# WORK TO BE COMPLETED
Reproduce the text of all the rows below, substituting "Omdöme" for every occurrence of "Recension" and leaving everything else unchanged. Omit the pictures from your answer.

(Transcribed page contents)
'''
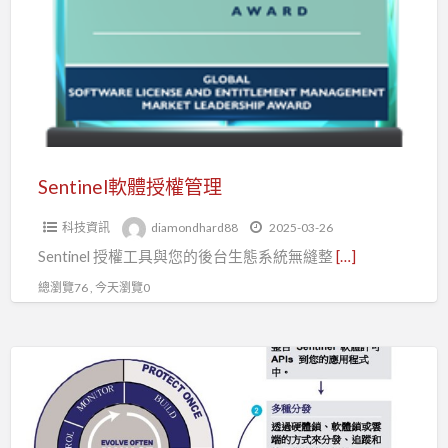
授
權
管
理
Sentinel軟體授權管理
科技資訊
diamondhard88
2025-03-26
Sentinel 授權工具與您的後台生態系統無縫整
[…]
總瀏覽76 , 今天瀏覽0
Sentinel
雲
端
授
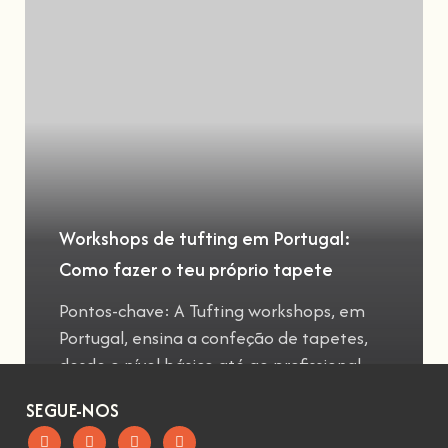
Workshops de tufting em Portugal:
Como fazer o teu próprio tapete
Pontos-chave: A Tufting workshops, em
Portugal, ensina a confeção de tapetes,
desde o nível básico até ao profissional
SEGUE-NOS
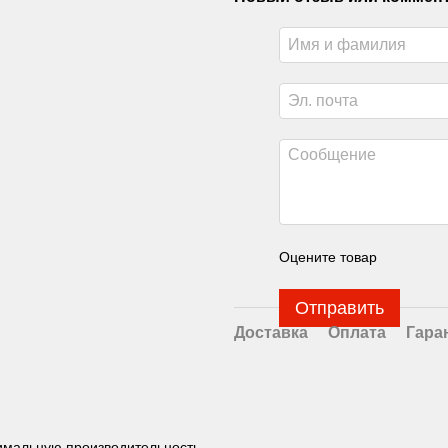
Оцените товар
Отправить
Доставка
Оплата
Гара
имальную производительность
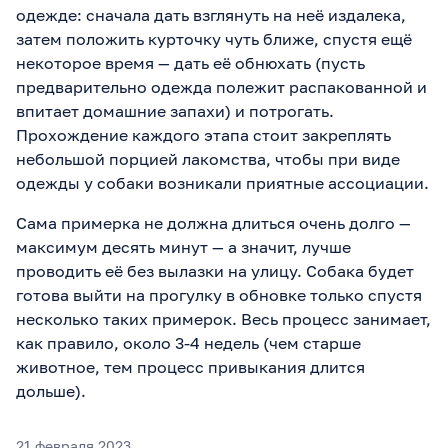
одежде: сначала дать взглянуть на неё издалека,
затем положить курточку чуть ближе, спустя ещё
некоторое время — дать её обнюхать (пусть
предварительно одежда полежит распакованной и
впитает домашние запахи) и потрогать.
Прохождение каждого этапа стоит закреплять
небольшой порцией лакомства, чтобы при виде
одежды у собаки возникали приятные ассоциации.
Сама примерка не должна длиться очень долго —
максимум десять минут — а значит, лучше
проводить её без вылазки на улицу. Собака будет
готова выйти на прогулку в обновке только спустя
несколько таких примерок. Весь процесс занимает,
как правило, около 3-4 недель (чем старше
животное, тем процесс привыкания длится
дольше).
21 февраля 2023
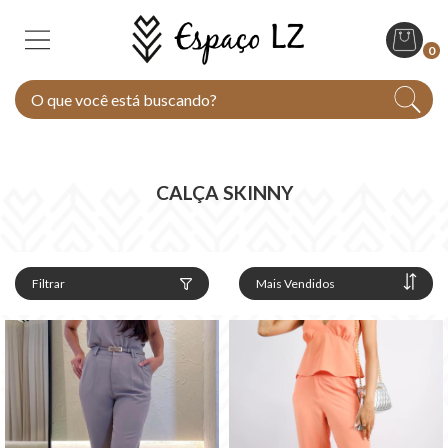
0
CALÇA SKINNY
Filtrar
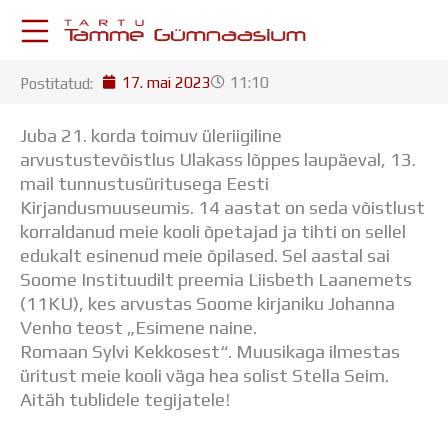
Skip
to
content
17. mai 2023
11:10
Postitatud:
KESKKONNAD
Stuudium
Juba 21. korda toimuv üleriigiline
Postkast
arvustustevõistlus Ulakass lõppes laupäeval, 13.
Drive
mail tunnustusüritusega Eesti
Tamme TV
Kirjandusmuuseumis. 14 aastat on seda võistlust
Tamme Leht
korraldanud meie kooli õpetajad ja tihti on sellel
Kooliraadio
edukalt esinenud meie õpilased. Sel aastal sai
Koorilaul
Soome Instituudilt preemia Liisbeth Laanemets
ÕPPETÖÖ
(11KU), kes arvustas Soome kirjaniku Johanna
Tunniplaan
Venho teost „Esimene naine.
Aastaplaan
Romaan Sylvi Kekkosest“. Muusikaga ilmestas
Õppekava
üritust meie kooli väga hea solist Stella Seim.
Ainepassid
Aitäh tublidele tegijatele!
Huviringid
Õpilastööd (UPT)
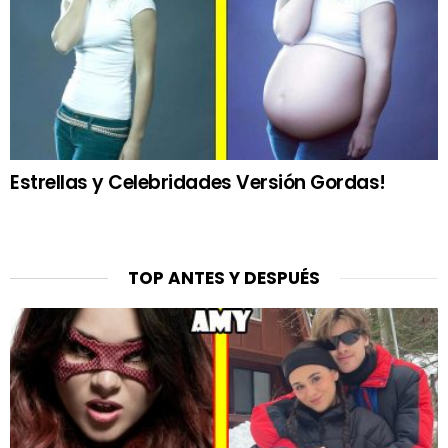
Estrellas y Celebridades Versión Gordas!
TOP ANTES Y DESPUÉS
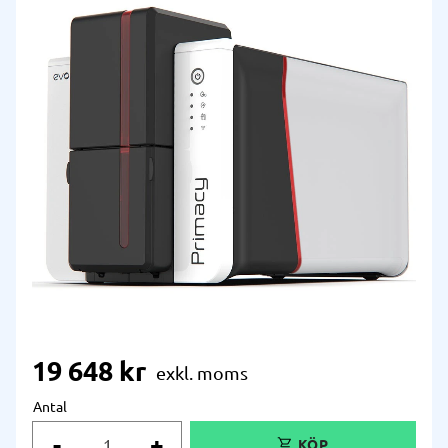
19 648
kr
Antal
-
+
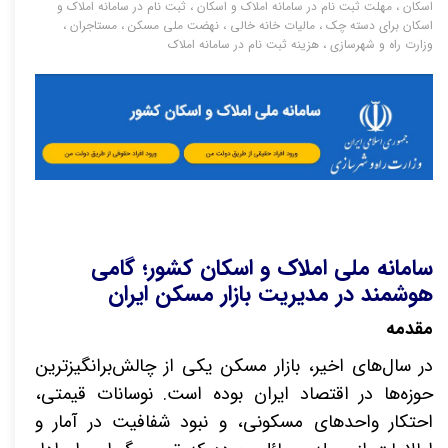
اسکان
،
مهلت ثبت نام در سامانه املاک و اسکان
،
ثبت نام در سامانه املاک و
اسکان برای دسته چک
،
مالیات خانه خالی
،
نهضت ملی مسکن
،
مستاجران
،
وزارت راه و شهرسازی
،
هزینه ثبت نام در سامانه املاک
سامانه ملی املاک و اسکان کشور؛ گامی
هوشمند در مدیریت بازار مسکن ایران
مقدمه
در سال‌های اخیر، بازار مسکن یکی از چالش‌برانگیزترین
حوزه‌ها در اقتصاد ایران بوده است. نوسانات قیمتی،
احتکار واحدهای مسکونی، و نبود شفافیت در آمار و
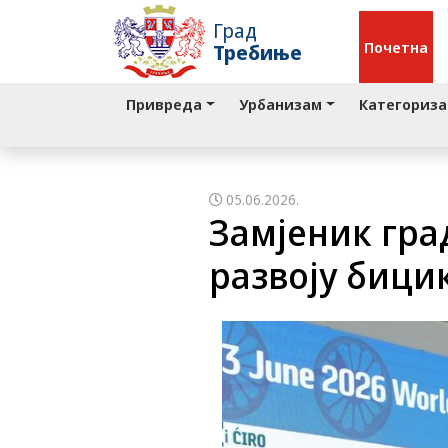
Град
Почетна
Требиње
Привреда
Урбанизам
Категориза
05.06.2026.
Замјеник гра
развоју бици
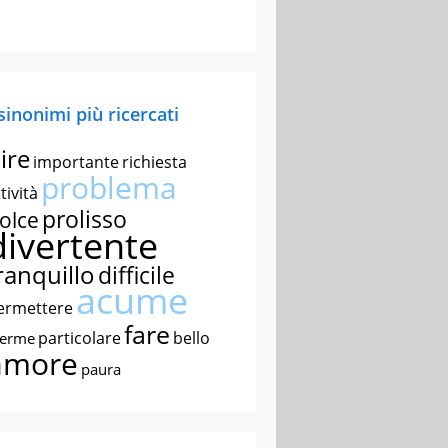
 sinonimi più ricercati
ire
importante
richiesta
problema
tività
prolisso
olce
divertente
ranquillo
difficile
acume
ermettere
fare
particolare
bello
nerme
amore
paura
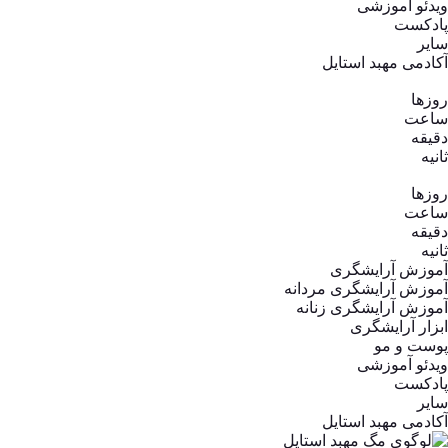
ویدئو آموزشی
پادکست
سایر
آکادمی مهبد استایل
روزها
ساعت‌
دقیقه
ثانیه
روزها
ساعت‌
دقیقه
ثانیه
آموزش آرایشگری
آموزش آرایشگری مردانه
آموزش آرایشگری زنانه
ابزار آرایشگری
پوست و مو
ویدئو آموزشی
پادکست
سایر
آکادمی مهبد استایل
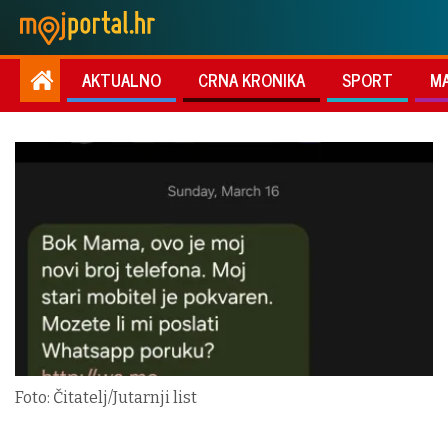
AKTUALNO
CRNA KRONIKA
SPORT
M
Foto: Čitatelj/Jutarnji list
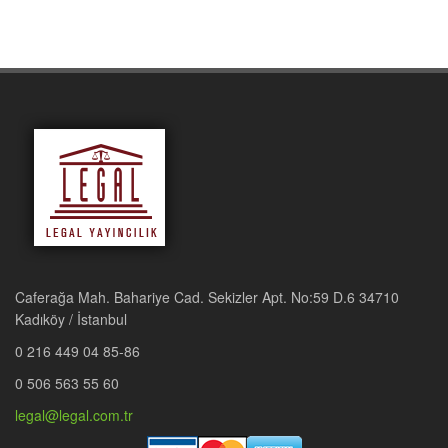
Caferağa Mah. Bahariye Cad. Sekizler Apt. No:59 D.6 34710
Kadıköy / İstanbul
0 216 449 04 85-86
0 506 563 55 60
legal@legal.com.tr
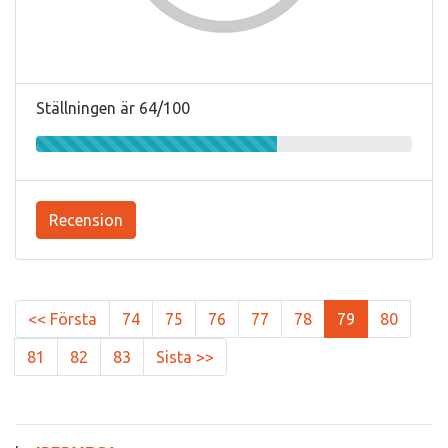
Ställningen är 64/100
Recension
<< Första
74
75
76
77
78
79
80
81
82
83
Sista >>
'''
# SOLUTION FOR THIS EXERCISE
授
權
管
理
Sentinel軟體授權管理
科技資訊
diamondhard88
2025-03-26
Sentinel 授權工具與您的後台生態系統無縫整
[…]
總瀏覽76 , 今天瀏覽0
Sentinel
雲
端
授
Workshops de tufting em Portugal:
Como fazer o teu próprio tapete
Pontos-chave: A Tufting workshops, em
Portugal, ensina a confeção de tapetes,
desde o nível básico até ao profissional
SEGUE-NOS
Оцените товар
Отправить
Доставка
Оплата
Гара
имальную производительность
одежде: сначала дать взглянуть на неё издалека,
затем положить курточку чуть ближе, спустя ещё
некоторое время — дать её обнюхать (пусть
предварительно одежда полежит распакованной и
впитает домашние запахи) и потрогать.
Прохождение каждого этапа стоит закреплять
небольшой порцией лакомства, чтобы при виде
одежды у собаки возникали приятные ассоциации.
Сама примерка не должна длиться очень долго —
максимум десять минут — а значит, лучше
проводить её без вылазки на улицу. Собака будет
готова выйти на прогулку в обновке только спустя
несколько таких примерок. Весь процесс занимает,
как правило, около 3-4 недель (чем старше
животное, тем процесс привыкания длится
дольше).
21 февраля 2023
0
CALÇA SKINNY
Filtrar
Skip
to
content
17. mai 2023
11:10
Postitatud:
KESKKONNAD
Stuudium
Juba 21. korda toimuv üleriigiline
Postkast
arvustustevõistlus Ulakass lõppes laupäeval, 13.
Drive
mail tunnustusüritusega Eesti
Tamme TV
Kirjandusmuuseumis. 14 aastat on seda võistlust
Tamme Leht
korraldanud meie kooli õpetajad ja tihti on sellel
Kooliraadio
edukalt esinenud meie õpilased. Sel aastal sai
Koorilaul
Soome Instituudilt preemia Liisbeth Laanemets
ÕPPETÖÖ
(11KU), kes arvustas Soome kirjaniku Johanna
Tunniplaan
Venho teost „Esimene naine.
Aastaplaan
Romaan Sylvi Kekkosest“. Muusikaga ilmestas
Õppekava
üritust meie kooli väga hea solist Stella Seim.
Ainepassid
Aitäh tublidele tegijatele!
Huviringid
Õpilastööd (UPT)
Estrellas y Celebridades Versión Gordas!
TOP ANTES Y DESPUÉS
19 648
kr
Antal
-
+
اسکان
،
مهلت ثبت نام در سامانه املاک و اسکان
،
ثبت نام در سامانه املاک و
اسکان برای دسته چک
،
مالیات خانه خالی
،
نهضت ملی مسکن
،
مستاجران
،
وزارت راه و شهرسازی
،
هزینه ثبت نام در سامانه املاک
سامانه ملی املاک و اسکان کشور؛ گامی
هوشمند در مدیریت بازار مسکن ایران
مقدمه
در سال‌های اخیر، بازار مسکن یکی از چالش‌برانگیزترین
حوزه‌ها در اقتصاد ایران بوده است. نوسانات قیمتی،
احتکار واحدهای مسکونی، و نبود شفافیت در آمار و
Град
Почетна
Требиње
Привреда
Урбанизам
Категориза
05.06.2026.
Замјеник гра
развоју бици
 sinonimi più ricercati
ire
importante
richiesta
problema
tività
prolisso
olce
divertente
ranquillo
difficile
acume
ermettere
fare
particolare
bello
nerme
amore
paura
ویدئو آموزشی
پادکست
سایر
آکادمی مهبد استایل
روزها
ساعت‌
دقیقه
ثانیه
روزها
ساعت‌
دقیقه
ثانیه
آموزش آرایشگری
آموزش آرایشگری مردانه
آموزش آرایشگری زنانه
ابزار آرایشگری
پوست و مو
ویدئو آموزشی
پادکست
سایر
آکادمی مهبد استایل
AKTUALNO
CRNA KRONIKA
SPORT
M
Foto: Čitatelj/Jutarnji list
Caferağa Mah. Bahariye Cad. Sekizler Apt. No:59 D.6 34710
Kadıköy / İstanbul
0 216 449 04 85-86
0 506 563 55 60
legal@legal.com.tr
Ställningen är 64/100
Omdöme
<< Första
74
75
76
77
78
79
80
81
82
83
Sista >>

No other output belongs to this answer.